The NHH model of care includes the standard healthcare home building blocks which are designed to release capacity within the general practice so that high needs /risk patients can be managed more proactively. These standard building blocks include practice teams driving portal uptake, using Doctor triage for patients requesting urgent appointments, expanding nurse roles and establishing new roles, reorganising appointment systems, including LEAN methodology into planning. In addition to these standard healthcare home offerings Northland is actively developing equity management tools and processes and social and health integration responses.
The preparation for the NHH development included two key pieces of work to establish baseline, but also to support practices to make change using their individualised evidence. Firstly the DHB and the PHO collaborated on the piece of work with the former Health Partners Consulting Group to develop a shared dataset to inform General Practices about their current delivery of care. This information is packaged up and delivered by a public health physician who helps the practices to interpret results. There is a particular focus on equity markers.
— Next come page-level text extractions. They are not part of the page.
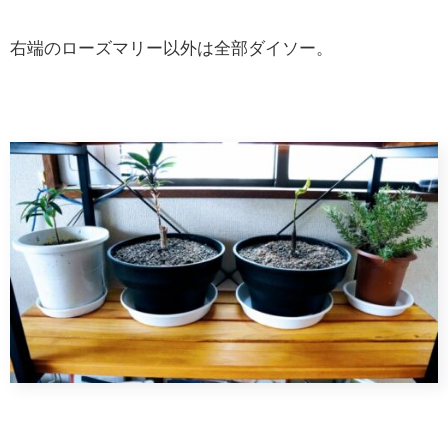
右端のローズマリー以外は全部ダイソー。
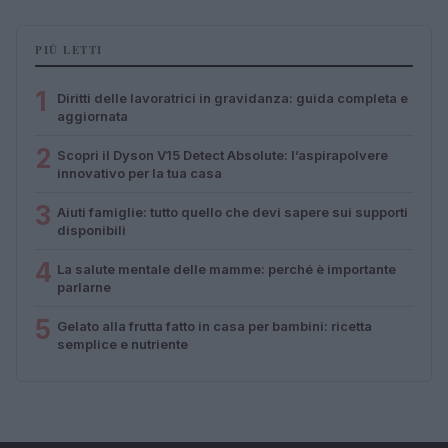
PIÙ LETTI
1
Diritti delle lavoratrici in gravidanza: guida completa e
aggiornata
2
Scopri il Dyson V15 Detect Absolute: l’aspirapolvere
innovativo per la tua casa
3
Aiuti famiglie: tutto quello che devi sapere sui supporti
disponibili
4
La salute mentale delle mamme: perché è importante
parlarne
5
Gelato alla frutta fatto in casa per bambini: ricetta
semplice e nutriente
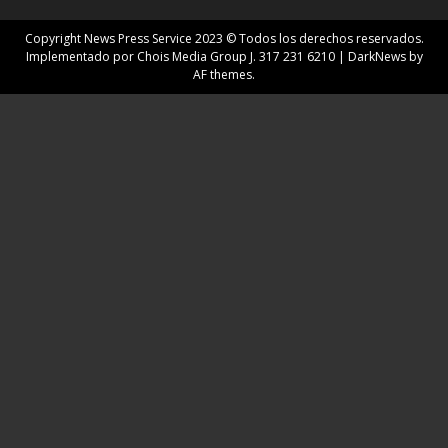
Copyright News Press Service 2023 © Todos los derechos reservados.
Implementado por Chois Media Group J. 317 231 6210
|
DarkNews
by
AF themes.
Secondly a multi-facetted piece of research looked at appointment availability, using the TNAA methodology and complemented by a manual acute appointment query. In communicating the outcomes, the team delivered the results to the practices with opportunities for discussion and with additional academic papers and a MOPs point’s audit tool to support further development.
Concurrently work revising the way community and primary nurses link with general practices has been in development, with a new primary secondary navigator role to be implemented within the emerging NHHs, in Whangarei.